Dr Zoubir Harrat. Directeur de recherche, ancien directeur général à l’Institut Pasteur d’Algérie et membre fondateur de l’Académie algérienne des sciences et des technologies : «Avec le temps, la maladie deviendra probablement saisonnière»


Le Pr Zoubir Harrat revient dans cet entretien sur la relation entre la température ambiante et l’humidité avec la circulation du nouveau coronavirus Sars-Cov-2 dans notre pays. Il s’est penché sur la question en procédant à un relevé de température et de l’humidité relative sur une période de 30 jours dans certaines wilayas du Sud. Les conclusions de son travail montrent que le climat ne semble pas influer sur l’évolution de l’épidémie dans cette région chaude du pays, mais la maladie pourrait, selon lui, devenir une maladie saisonnière et le virus finira par s’installer dans les pays infectés.
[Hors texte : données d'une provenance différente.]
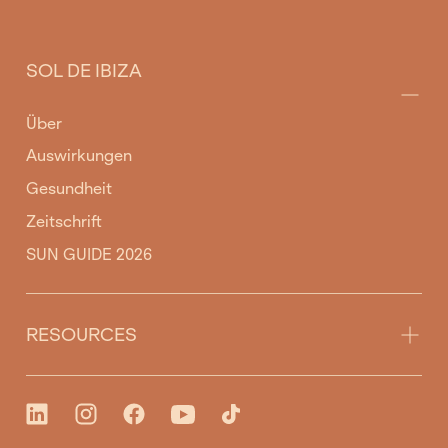
SOL DE IBIZA
Über
Auswirkungen
Gesundheit
Zeitschrift
SUN GUIDE 2026
RESOURCES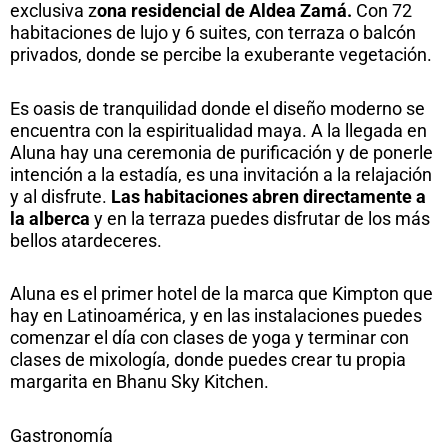
exclusiva z
ona residencial de Aldea Zamá.
Con 72
habitaciones de lujo y 6 suites, con terraza o balcón
privados, donde se percibe la exuberante vegetación.
Es oasis de tranquilidad donde el diseño moderno se
encuentra con la espiritualidad maya. A la llegada en
Aluna hay una ceremonia de purificación y de ponerle
intención a la estadía, es una invitación a la relajación
y al disfrute.
Las habitaciones abren directamente a
la alberca
y en la terraza puedes disfrutar de los más
bellos atardeceres.
Aluna es el primer hotel de la marca que Kimpton que
hay en Latinoamérica, y en las instalaciones puedes
comenzar el día con clases de yoga y terminar con
clases de mixología, donde puedes crear tu propia
margarita en Bhanu Sky Kitchen.
Gastronomía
– Beaucoup de personnes disent que le Covid-19 va disparaître avec l’été… qu’en est-il exactement ?

Le directeur général de l’Organisation mondiale de la santé (OMS) a déclaré que «le virus du Covid-19 peut être transmis dans toutes les régions du globe, y compris les régions à climat chaud et humide». Ce virus est d’apparition récente et nous avons peu d’informations sur sa saisonnalité, contrairement à la grippe saisonnière qui disparaît avec le printemps.
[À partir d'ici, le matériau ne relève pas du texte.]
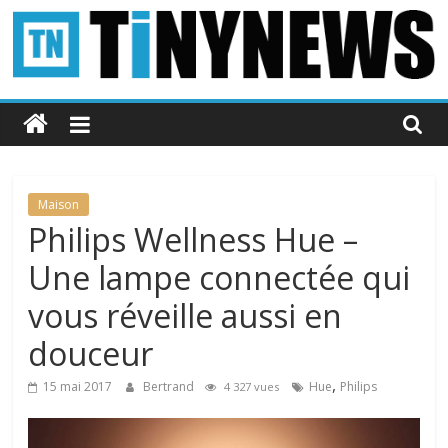
Passer
au
contenu
Tinynews
Le
blog
belge
Maison
connecté
Philips Wellness Hue –
Une lampe connectée qui
vous réveille aussi en
douceur
,
15 mai 2017
Bertrand
Hue
Philips
4 327 vues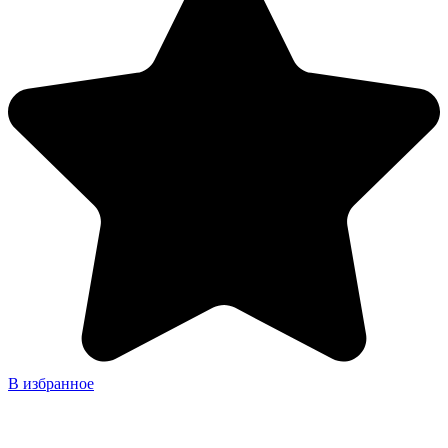
В избранное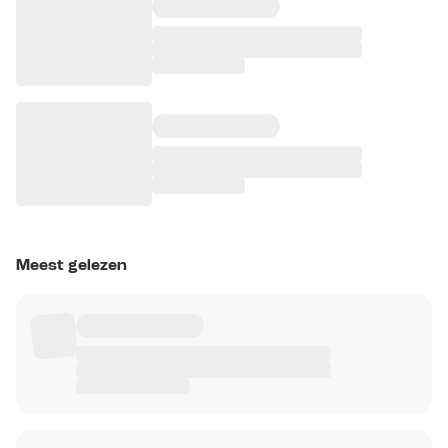
Meest gelezen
Les cycles saisonniers sont liés à un certain nombre de facteurs environnementaux, mais les plus importants sont la température et l’humidité. Il existe certains indices provenant d’autres coronavirus voisins du SARS-CoV-2, agent du Covid-19, qui infectent l’homme et qui peuvent nous dire si ce dernier peut devenir saisonnier et commencer à se résorber avec l’arrivée de l’été.
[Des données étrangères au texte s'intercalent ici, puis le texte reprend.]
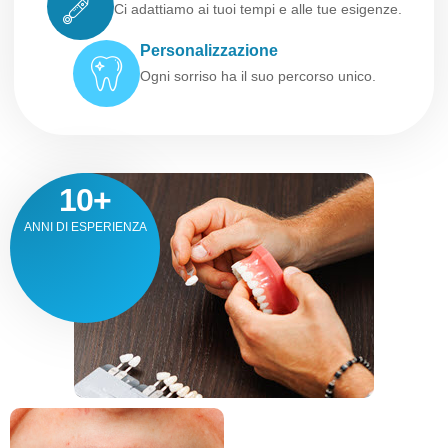
Ci adattiamo ai tuoi tempi e alle tue esigenze.
Personalizzazione
Ogni sorriso ha il suo percorso unico.
10
+
ANNI DI ESPERIENZA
Pour voir s’il existe une relation entre la température ambiante et l’humidité avec la circulation du nouveau coronavirus dans notre pays, nous avons fait un relevé de température et de l’humidité relative sur une période de 30 jours, du 7 avril au 6 mai, dans 12 wilayas du Sud (Ouargla, Ghardaïa, Adrar, Béchar, Tamanrasset, Illizi, Biskra, El Oued, Laghouat, El Bayadh, Naâma et Tindouf), et nous avons confronté les données aux cas de la maladie enregistrés quotidiennement dans chacune des 12 wilayas.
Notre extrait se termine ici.